(Dataset content)

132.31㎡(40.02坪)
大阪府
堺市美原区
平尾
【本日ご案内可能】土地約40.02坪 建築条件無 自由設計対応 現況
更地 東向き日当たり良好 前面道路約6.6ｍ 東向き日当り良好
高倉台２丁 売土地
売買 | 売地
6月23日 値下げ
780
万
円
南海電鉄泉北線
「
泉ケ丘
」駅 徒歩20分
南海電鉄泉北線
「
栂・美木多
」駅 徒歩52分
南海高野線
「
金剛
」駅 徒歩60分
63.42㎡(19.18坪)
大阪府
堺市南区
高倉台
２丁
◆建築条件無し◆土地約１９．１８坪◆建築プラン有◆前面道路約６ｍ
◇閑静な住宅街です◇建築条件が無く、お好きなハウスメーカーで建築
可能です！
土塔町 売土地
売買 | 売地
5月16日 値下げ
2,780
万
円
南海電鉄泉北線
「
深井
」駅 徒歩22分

(End Dataset content)

(Task description):
Please copy each line above exactly as written.

(Exercise output):
132.31㎡(40.02坪)
大阪府
堺市美原区
平尾
【本日ご案内可能】土地約40.02坪 建築条件無 自由設計対応 現況
更地 東向き日当たり良好 前面道路約6.6ｍ 東向き日当り良好
高倉台２丁 売土地
売買 | 売地
6月23日 値下げ
780
万
円
南海電鉄泉北線
「
泉ケ丘
」駅 徒歩20分
南海電鉄泉北線
「
栂・美木多
」駅 徒歩52分
南海高野線
「
金剛
」駅 徒歩60分
63.42㎡(19.18坪)
大阪府
堺市南区
高倉台
２丁
◆建築条件無し◆土地約１９．１８坪◆建築プラン有◆前面道路約６ｍ
◇閑静な住宅街です◇建築条件が無く、お好きなハウスメーカーで建築
可能です！
土塔町 売土地
売買 | 売地
5月16日 値下げ
2,780
万
円
南海電鉄泉北線
「
深井
」駅 徒歩22分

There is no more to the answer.